:: Texte source ::
#####

Faut-il donc conclure que l’expression « belle langue » (bèl lang) possède une signification différente lorsqu’elle est utilisée en créole ? La question mérite d’être posée quand on sait que c’est une pratique courante dans la sémantique du créole haïtien. On la retrouve en effet dans un grand nombre de mots français ou d’expressions françaises qui prennent un sens tout à fait différent dans l’usage créole. Le cas le plus célèbre est celui du mot « nègre » (nèg) qui perd toute connotation raciale dans son usage créole. Dans cette phrase, Kou m wè li, mwen wè li se nèg lakay, (dès que je l’ai vu, j’ai compris qu’il était un enfant du pays) le mot nèg signifie type, homme et n’a rien à voir avec la sémantique du terme français qui est son mot source. Bien sûr, il faudrait trouver d’autres cas semblables pour confirmer cette évolution de sens.

#####

:: Liste fournie ::
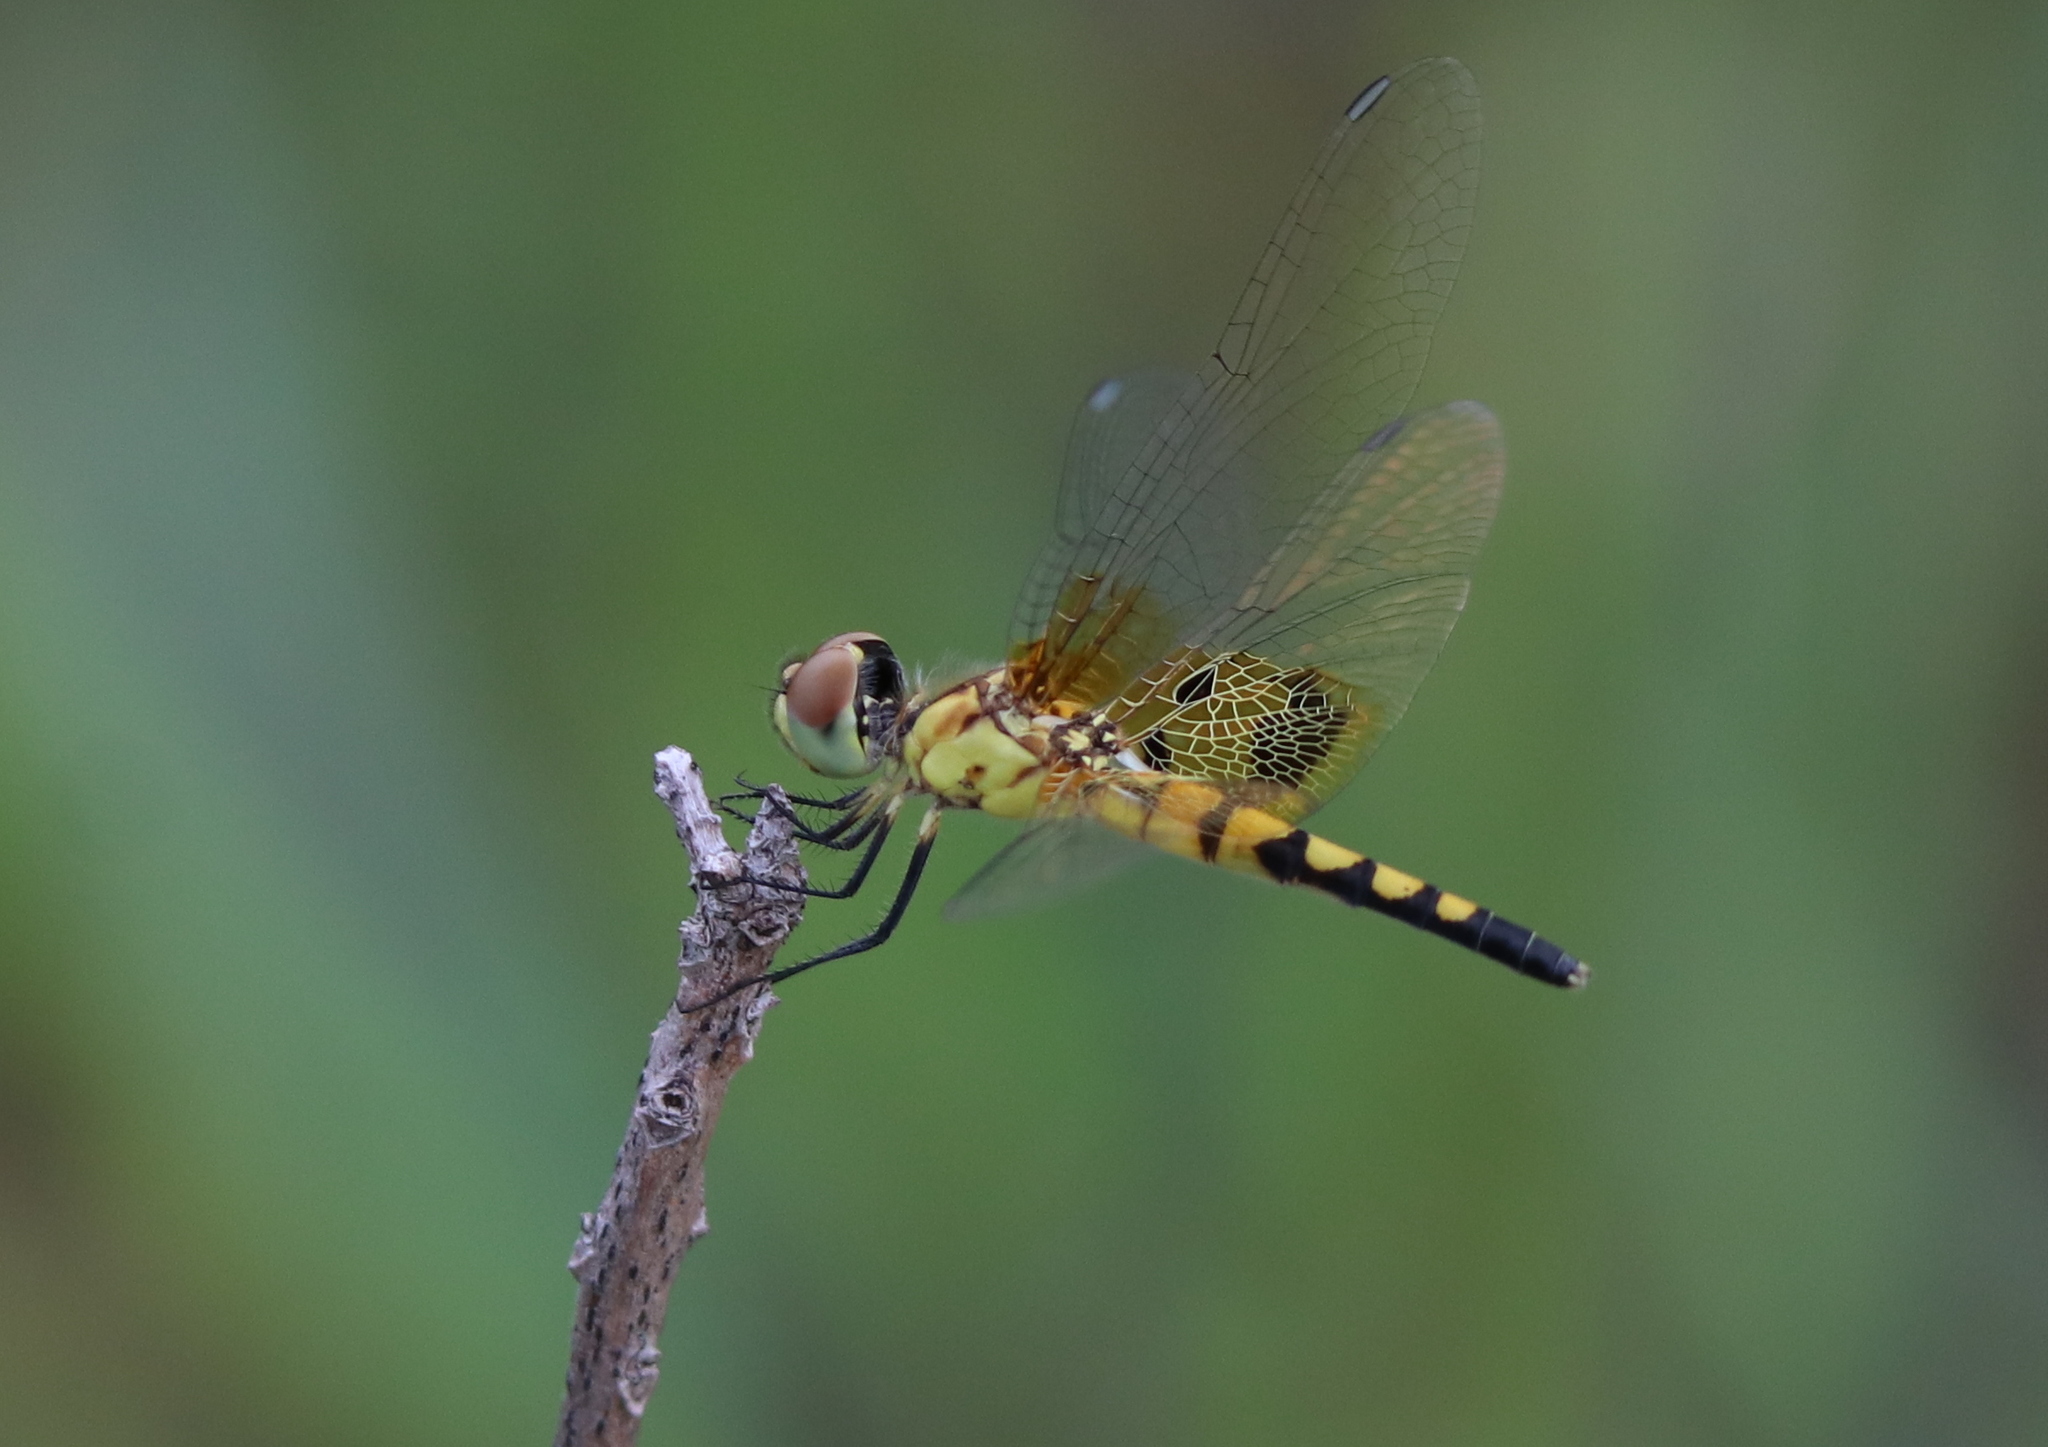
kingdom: Animalia
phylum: Arthropoda
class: Insecta
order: Odonata
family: Libellulidae
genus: Celithemis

#####

:: Série de consignes ::
1. Relevez, dans le texte sur le créole haïtien, tous les passages placés entre parenthèses.
2. Selon le texte sur le créole haïtien, que signifie le mot nèg dans la phrase créole citée ?
3. Rédigez, s'il vous plaît, la suite du texte sur le créole haïtien, après sa dernière phrase.

:: Réponses par numéro ::
1.
- bèl lang
- dès que je l’ai vu, j’ai compris qu’il était un enfant du pays
- nèg

2. Il signifie « type », « homme ».

3.
Références citées
Max Bélaise (2006) Le Discours éthique de la langue proverbiale créole. Paris : Editions Publibook.
Frankétienne (1975) Dezafi. Port-au-Prince : Editions Fardin.
Claude Hagège (2009) Dictionnaire amoureux des langues. Paris : Plon/Odile Jacob.
Félix Morisseau-Leroy (1953) Diakout. Port-au-Prince.